The storage element is significant because, with an inflection point in the industry appearing imminent, those vendors that get it right will be securing a sizeable chunk of the market.

According to the man behind ViPR, Amitabh Srivastava, President, Advanced Storage Division, EMC is able to make the “world’s first” claim because every attempt at defining it up to now — including EMC’s — has been wrong.

“Everyone is defining software-defined storage in their own way,” Srivastava said. “Because there is currently no fixed definition of it, a lot of them are taking an appliance that was built a few years ago and, just because it runs software and there are hardware intervals running on a virtualised system, they’re calling that software-defined storage.

“I don’t think so, because software-defined storage is all about building it for the cloud and the software-defined data centre. It’s not about a single array, it’s about an entire storage infrastructure which is highly scalable and available, because that’s the end goal.

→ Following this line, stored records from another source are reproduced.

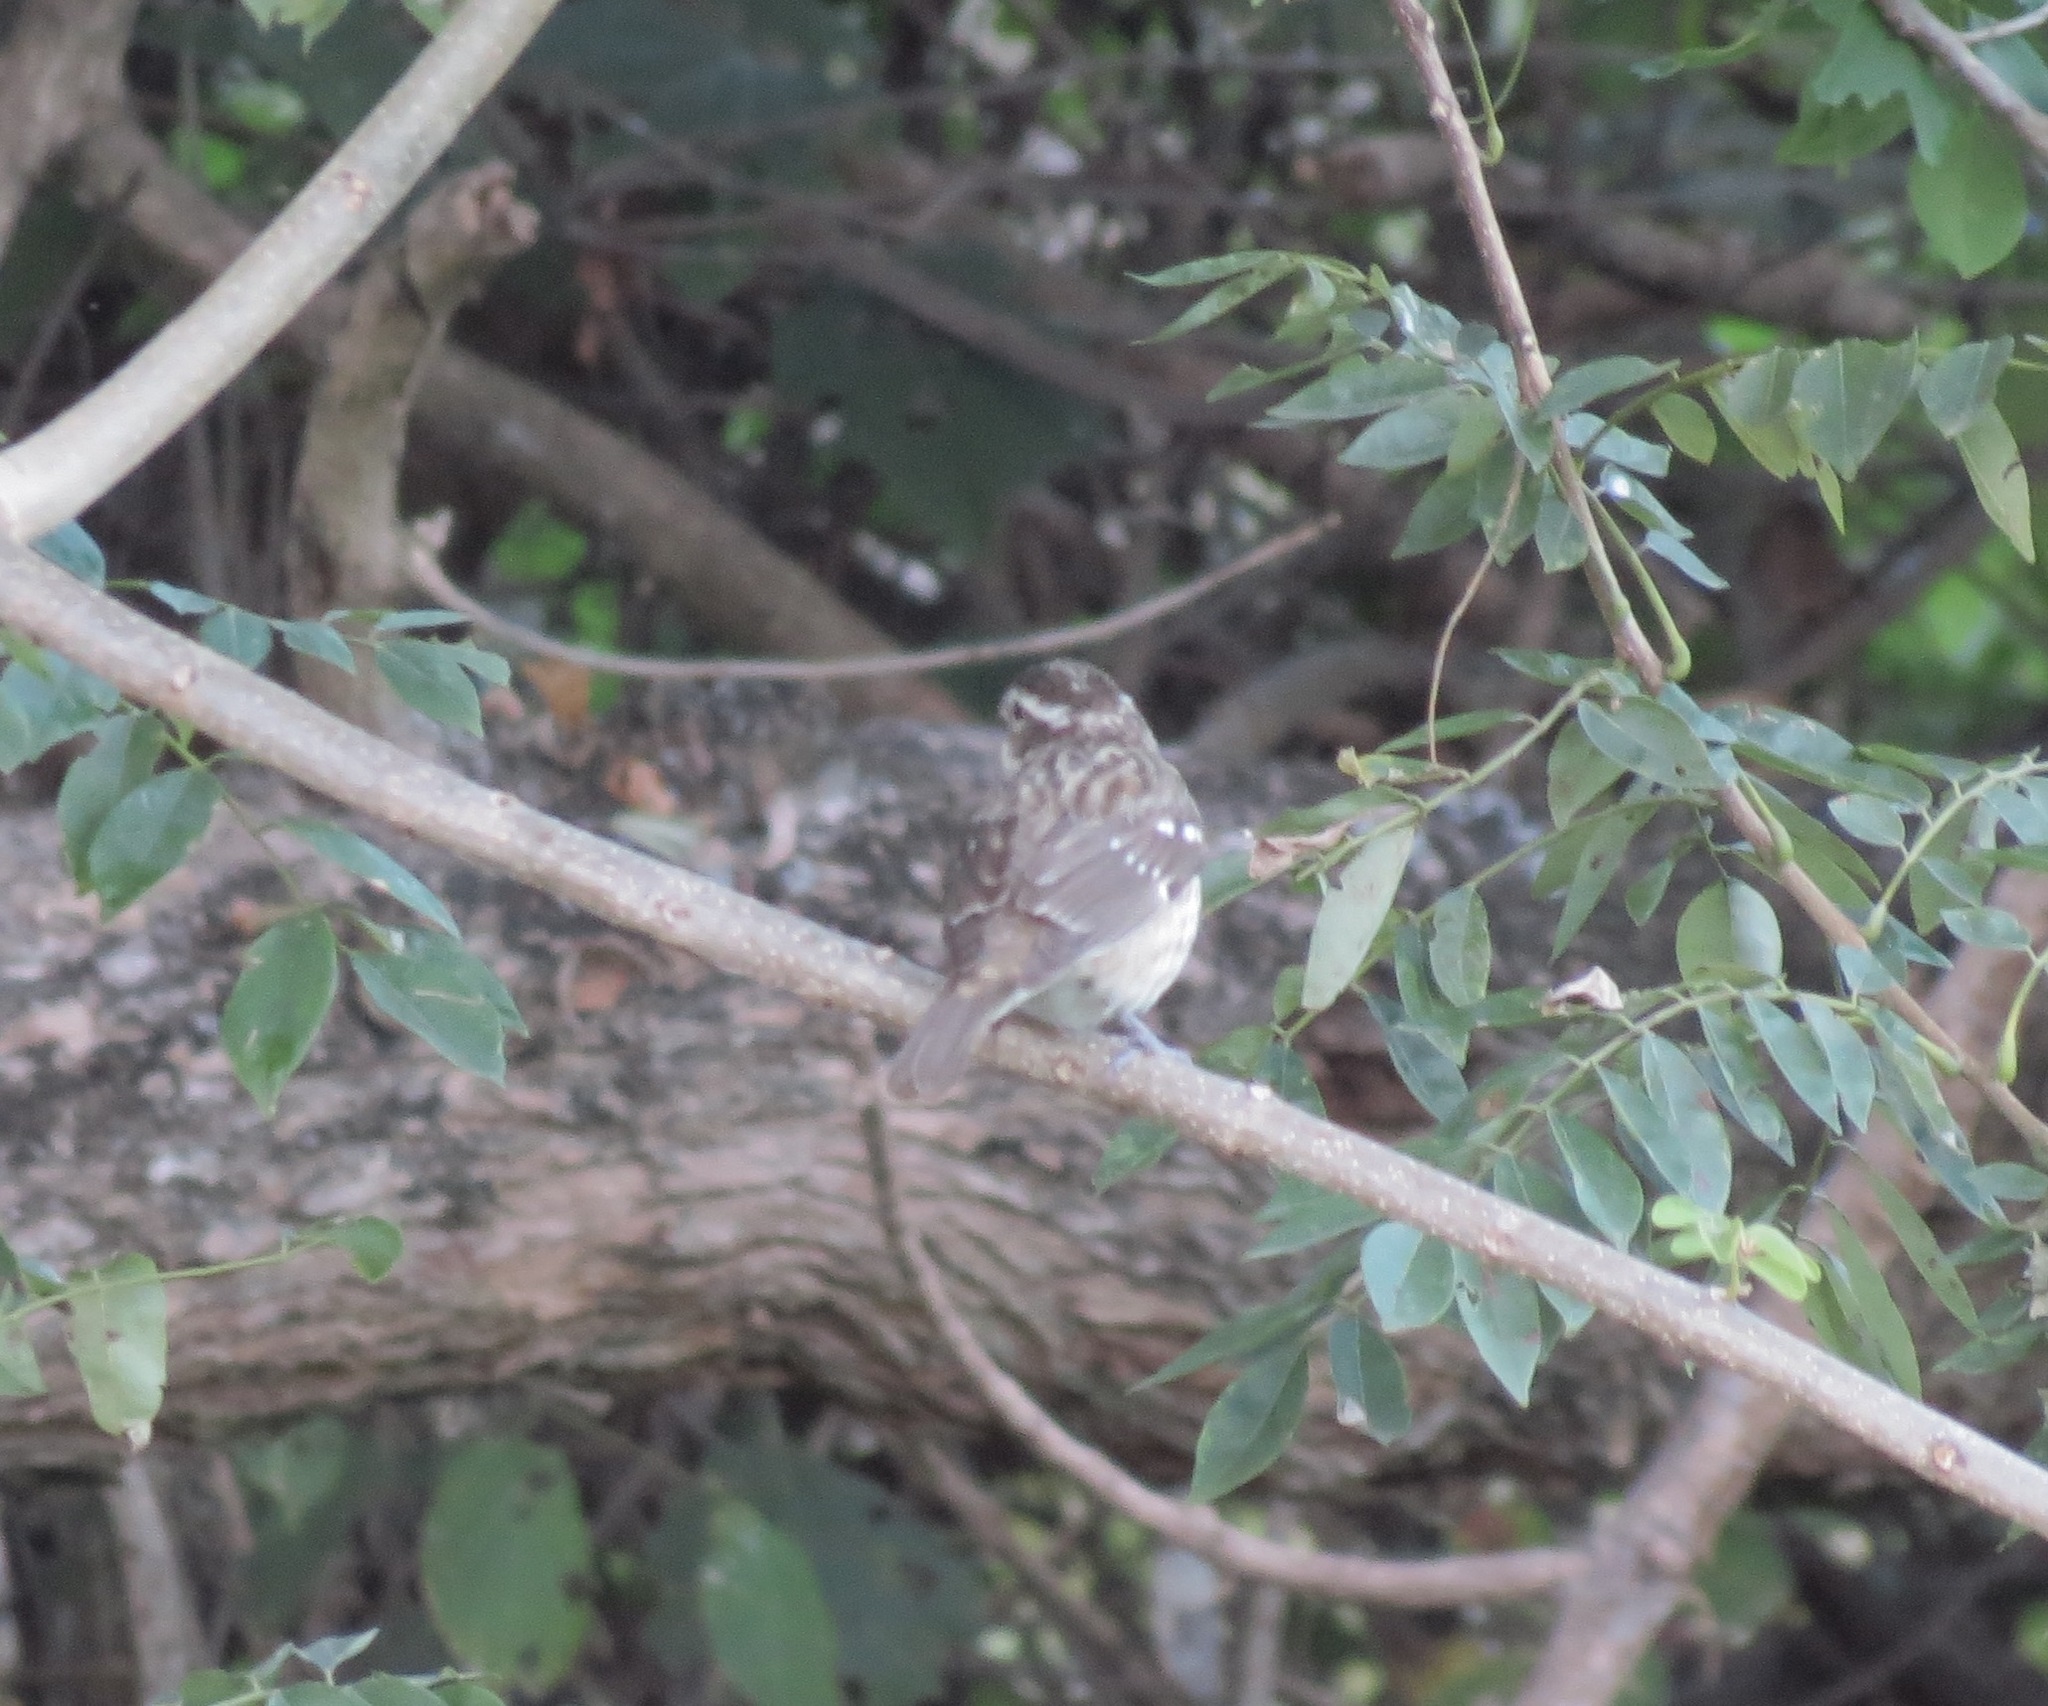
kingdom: Animalia
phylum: Chordata
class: Aves
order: Passeriformes
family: Cardinalidae
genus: Pheucticus
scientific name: Pheucticus ludovicianus
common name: Rose-breasted grosbeak
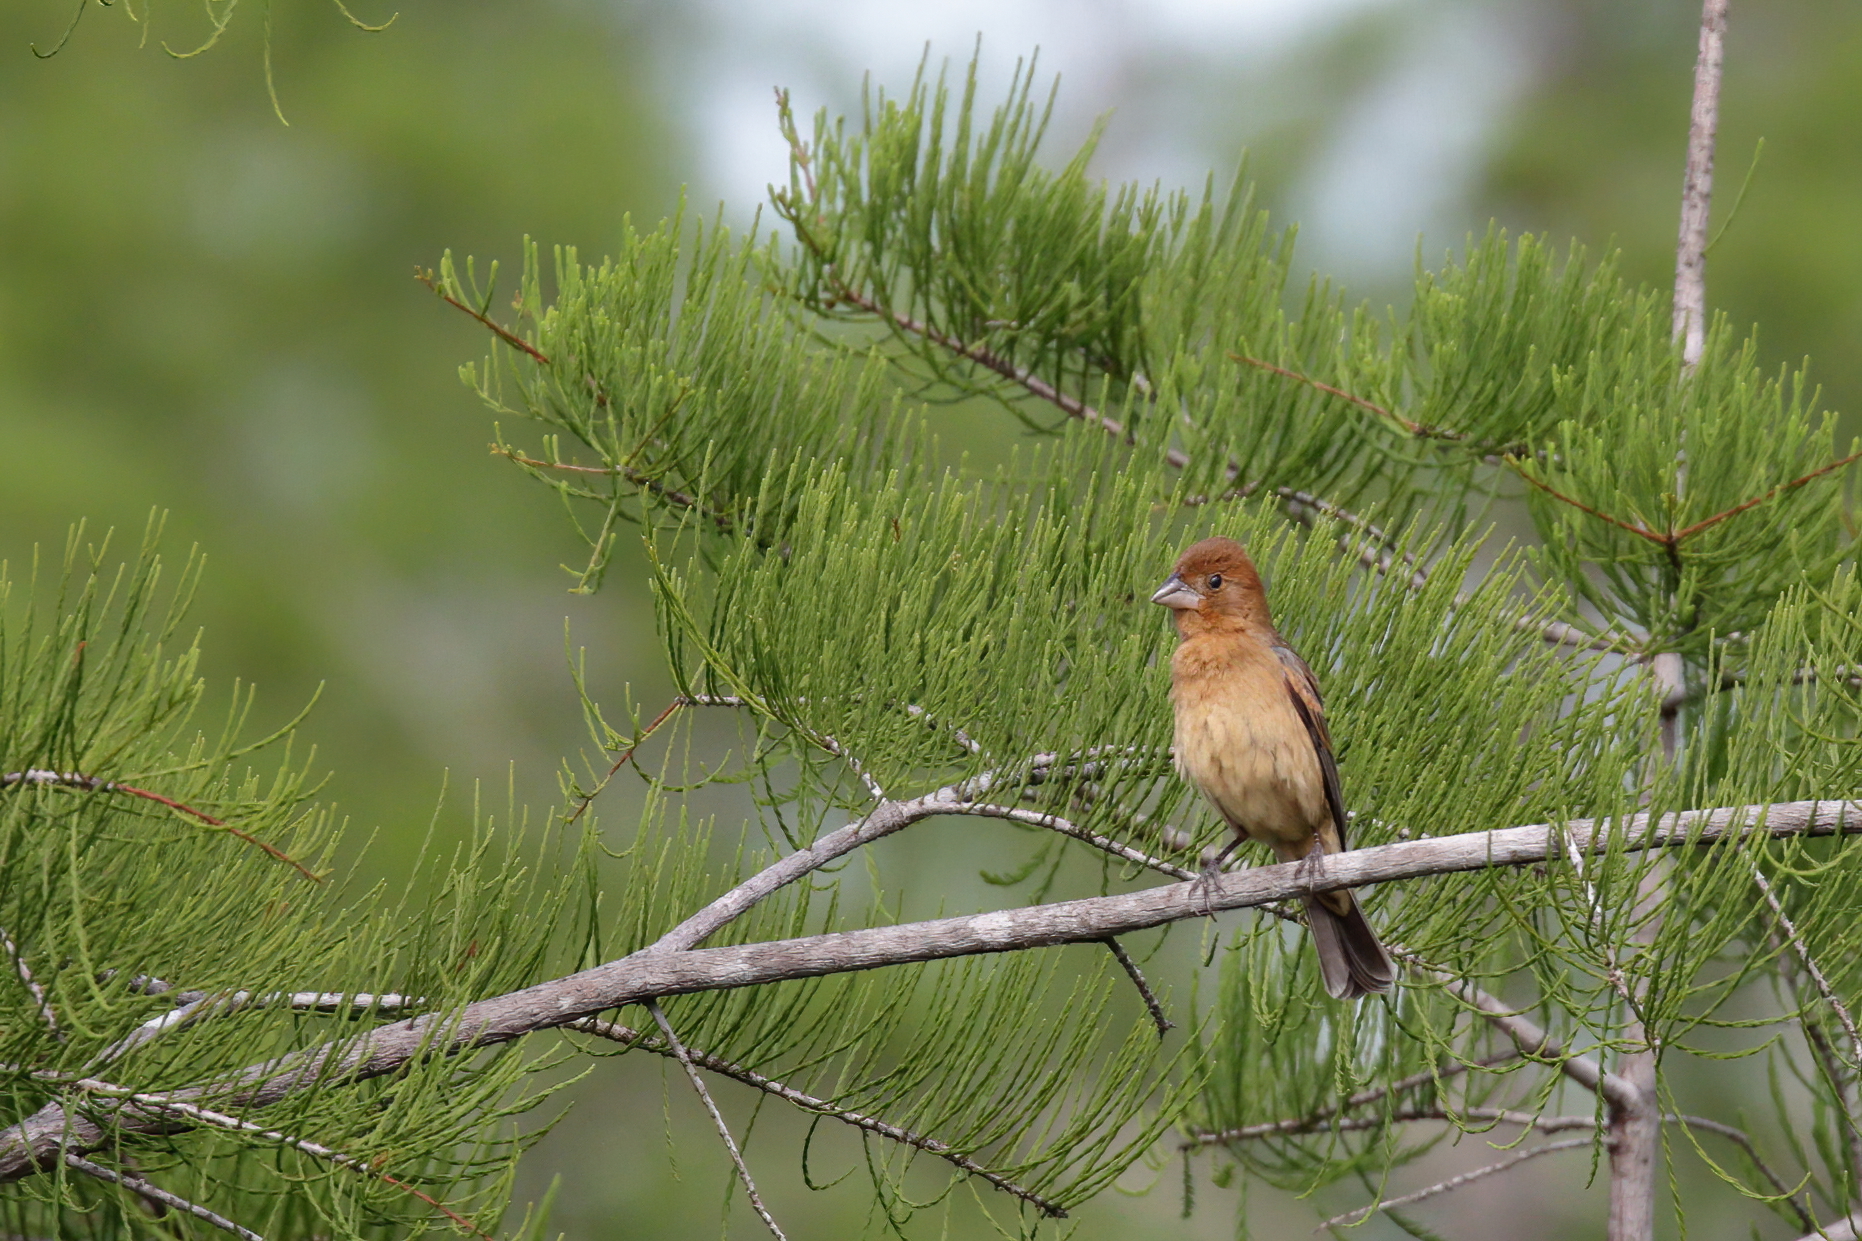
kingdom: Animalia
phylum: Chordata
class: Aves
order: Passeriformes
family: Cardinalidae
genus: Passerina
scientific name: Passerina caerulea
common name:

“That is why ViPR is really designed with the goal of how I can take your storage infrastructure and arrays to this massive cloud infrastructure that can plug into this software-defined data centre. None of these systems are even talking about any of the stuff we are talking about.”

In any device, the data path is where the data comes in and out of the array, and the control path is used to really manage the arrays.

According to Srivastava, all previous systems claiming to be software-defined have been built first of all as an appliance, and always in the data path.

ViPR manages both planes and decouples them from each other to allow them to be used together. Customers can also use only the control plane to manage the underlying intelligence of the storage arrays through policy-based automation, which EMC called a “radical departure” from prior attempts to virtualise storage.

EMC is essentially trying to do for storage what VMware has already done for servers — abstracting, pooling and automating the infrastructure.

Whether EMC’s definition of software-defined storage is what the market wants will only be determined by the customer response, but Srivastava said he is confident he and his team have got it right this time.